Texto fornecido

_ _ _

O argumento de que o direito ao esquecimento seria, no fim das contas, uma forma de censura judicial é uma “cortina de fumaça” que não permite enxergar o tema em sua complexidade. A afirmação é do ministro Luis Felipe Salomão, do Superior Tribunal de Justiça.

STJ
Argumento "joga com carma" do Brasil, afirma Luís Felipe Salomão.

É uma estratégia também inteligente, diz o ministro, pois "joga com o carma" de um país que viveu duros períodos de restrição à liberdade de expressão.

Em evento nesta segunda-feira (6/11), em Brasília, Salomão explicou que a jurisprudência vai construir as hipóteses de cabimento ou não do direito que as pessoas teriam de não serem citadas por fatos pretéritos. Embora não esteja escrito “com todas as letras” no ordenamento jurídico brasileiro, diz, esse direito pode ser depreendido ao se fazer a ponderação entre princípios constitucionais supostamente em colisão: de um lado, a liberdade de expressão e o direito à informação; do outro, a dignidade da pessoa humana e a inviolabilidade da imagem, da intimidade e da vida privada.

_ _ _

Dados fornecidos
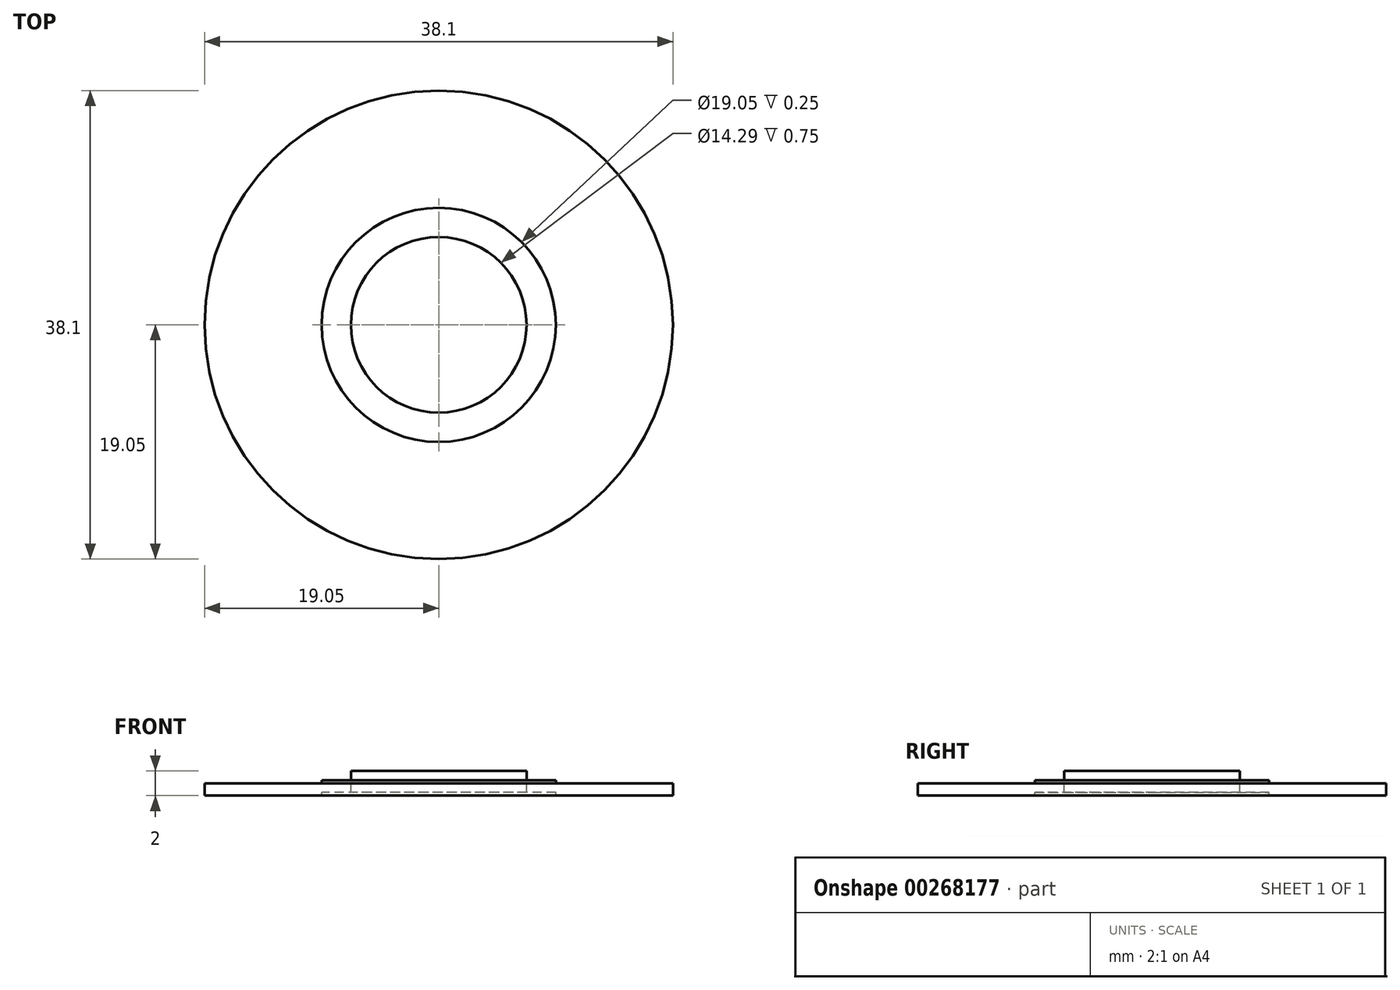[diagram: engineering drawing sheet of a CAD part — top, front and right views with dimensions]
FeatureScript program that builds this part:
annotation { "Feature Type Name" : "Feature", "Feature Type Description" : "" }
export const myFeature = defineFeature(function(context is Context, id is Id, definition is map)
    precondition{}
    {
        {
            var Q0;
            Q0=qCreatedBy(makeId("Top.planeOp"),FACE);
            var sketch = newSketch(context, id + "F0", { "sketchPlane" : qUnion([Q0])});
            skCircle(sketch, "E0", {"center": v(0, 0) * mm, "radius": 19.05 * mm});
            skCircle(sketch, "E1", {"center": v(0, 0) * mm, "radius": 9.53 * mm});
            skCircle(sketch, "E2", {"center": v(0, 0) * mm, "radius": 7.14 * mm});
            skSolve(sketch);
        }
        {
            var Q0;
            Q0 = qSketchRegion(id + "F0", true);
            extrude(context, id + "F1", {"entities" : qUnion([Q0]), "oppositeDirection" : true, "depth" : 1 * mm});
        }
        {
            var Q0;
            Q0=makeQuery(id+"F0.imprint","IMPRINT",FACE,{"disambiguationData":[TD([[makeQuery(id+"F0.imprint","IMPRINT",EDGE,{"derivedFrom":sQuery(id+"F0.wireOp",EDGE,"E1")}),1.0]])]});
            extrude(context, id + "F2", {"entities" : qUnion([Q0]), "depth" : .25 * mm});
        }
        {
            var Q0;
            Q0=makeQuery(id+"F0.imprint","IMPRINT",FACE,{"disambiguationData":[TD([[makeQuery(id+"F0.imprint","IMPRINT",EDGE,{"derivedFrom":sQuery(id+"F0.wireOp",EDGE,"E2")}),1.0]])]});
            extrude(context, id + "F3", {"entities" : qUnion([Q0]), "operationType" : NewBodyOperationType.ADD, "depth" : 1 * mm});
        }
        {
            var Q0;
            Q0=makeQuery(id+"F0.imprint","IMPRINT",FACE,{"disambiguationData":[TD([[makeQuery(id+"F0.imprint","IMPRINT",EDGE,{"derivedFrom":sQuery(id+"F0.wireOp",EDGE,"E1")}),1.0]])]});
            extrude(context, id + "F4", {"entities" : qUnion([Q0]), "operationType" : NewBodyOperationType.ADD, "oppositeDirection" : true, "depth" : .75 * mm});
        }
        {
            var Q0;
            Q0=makeQuery(id+"F1.opExtrude","SWEPT_BODY",BODY,{"disambiguationData":[OSD([sQuery(id+"F0.wireOp",EDGE,"E0"),sQuery(id+"F0.wireOp",EDGE,"E1")])]});
            transform(context, id + "F5", {"entities" : qUnion([Q0]), "transformType" : TransformType.TRANSLATION_3D, "dx" : 0 * mm, "dy" : 0 * mm, "dz" : -6.35 * mm, "makeCopy" : true});
        }
        {
            var Q0;
            Q0=makeQuery(id+"F5.opPattern","COPY",BODY,{"derivedFrom":makeQuery(id+"F1.opExtrude","SWEPT_BODY",BODY,{"disambiguationData":[OSD([sQuery(id+"F0.wireOp",EDGE,"E0"),sQuery(id+"F0.wireOp",EDGE,"E1")])]}),"instanceName":"1"});
            deleteBodies(context, id + "F6", {"entities" : qUnion([Q0])});
        }
    });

_ _ _

Tarefa solicitada
Reproduza sem alterações o trecho do texto sobre o direito ao esquecimento que vai de "O argumento de" até "liberdade de expressão.".

Resposta completa
O argumento de que o direito ao esquecimento seria, no fim das contas, uma forma de censura judicial é uma “cortina de fumaça” que não permite enxergar o tema em sua complexidade. A afirmação é do ministro Luis Felipe Salomão, do Superior Tribunal de Justiça.

STJ
Argumento "joga com carma" do Brasil, afirma Luís Felipe Salomão.

É uma estratégia também inteligente, diz o ministro, pois "joga com o carma" de um país que viveu duros períodos de restrição à liberdade de expressão.